How Process Failure Can Cost You
While understanding and modeling your spend is paramount, so is the process by which you manage your cloud accounts. Let’s use an analogy many of us can relate to: living in a multi-person household that shares ownership and accountability for chores. If as a group you forget to do something simple, like taking out the trash, you can end up with a smelly house.
Rubrik’s CloudOn architecture includes a set of cloud native images that orchestrate the instantiation of snapshots on the cloud environment. Our CI pipeline builds these images and pushes them into our cloud account.
For the images built by our master pipeline, we decided on a grace period of N days to allow downstream jobs and manual testing a grace period in which to qualify the image, after which the images become eligible for garbage collection. The policy was implemented by another periodic job in our CI/CD infrastructure that ran a script to scan the cloud images and delete anything outside of the grace period.
Given the above model, we’d expect a constant number of images: N days * M images / day. However, we got surprised by what looked like runaway spend:
The problem in this instance wasn’t technology but a process failure that resulted in an accumulation of garbage. The IT team that managed the account was told to keep hands off, as the cleanup policy required some custom logic to ensure images weren’t yanked out from under users. The feature team wrote a functionally correct cleanup script and deployed it into the CI/CD on a schedule, they even validated and tested the deployment with help of the DevOps team. Then, during some subsequent redeploy of the CI/CD, we unintentionally wiped out the job.
The IT team wasn’t tracking the account as they were no longer responsible for GC. The feature team stopped looking at the account as they had a cleanup script running on a set-it-and-forget-it schedule. The DevOps team wasn’t managing and likely didn’t have access to the account. When no one is looking, you end up with a stinky pile of garbage racking up a nice big bill.

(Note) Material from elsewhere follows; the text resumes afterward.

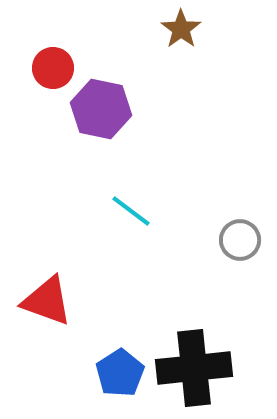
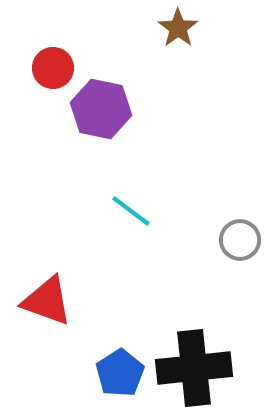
brown star: moved 3 px left, 1 px up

While a clearer handoff of responsibility might have saved us, so too would have an alarm on the spend. Because in this case, we actually had a model upfront it would have been straightforward to implement an AWS budget complete with notifications.
So you’ve got your model in place, clear ownership, and even automated monitoring/enforcement via the budget, but your bills still seem too high. As you look at sources of spend, it’s also worth reexamining the motivation and driver of the spend in the first place.
Let’s use the prior section as an example: we generate and store cloud images for later consumption by tests.
As is common in CI/CD architectures, Rubrik has multiple pipelines running at varying cadences. We have a “master” pipeline, which is responsible for building our software and then running unit and e2e smoke tests. We also have more extensive qualification pipelines that utilize artifacts produced by the master pipeline, including our cloud qualification pipeline run against cloud images built by the master pipeline.
Our master pipeline now runs more than 10 times a day, whereas the extensive qualification pipelines run only every 3 days. In the span of 3 days, we generated 30 cloud images and used only 1: 30x more images than we actually needed.
The qualification pipeline takes about a day to complete. This means any image is in use for at most 1 day, yet we were unconditionally retaining it for 21 days: ~20x more snapshot hours than we actually needed.
Joining these two inefficiencies, we can see that we were consuming almost 600x more snapshot hours than our pipelines actually required!
A simple re-architecture of our pipelines:
- Move cloud image generation out of master pipeline to the head of cloud image pipeline
- Delete cloud images at end of cloud pipeline
Voila, 600x savings!
In summary, we believe that diving into your infrastructure and building an understanding of what you’re running and why is paramount to reigning in your costs. Optimization from the outside (Savings Plans, Right Sizing, etc.) is possible and can make a dent, but building a model from within can unlock opportunities to cull and or re-architect with large returns.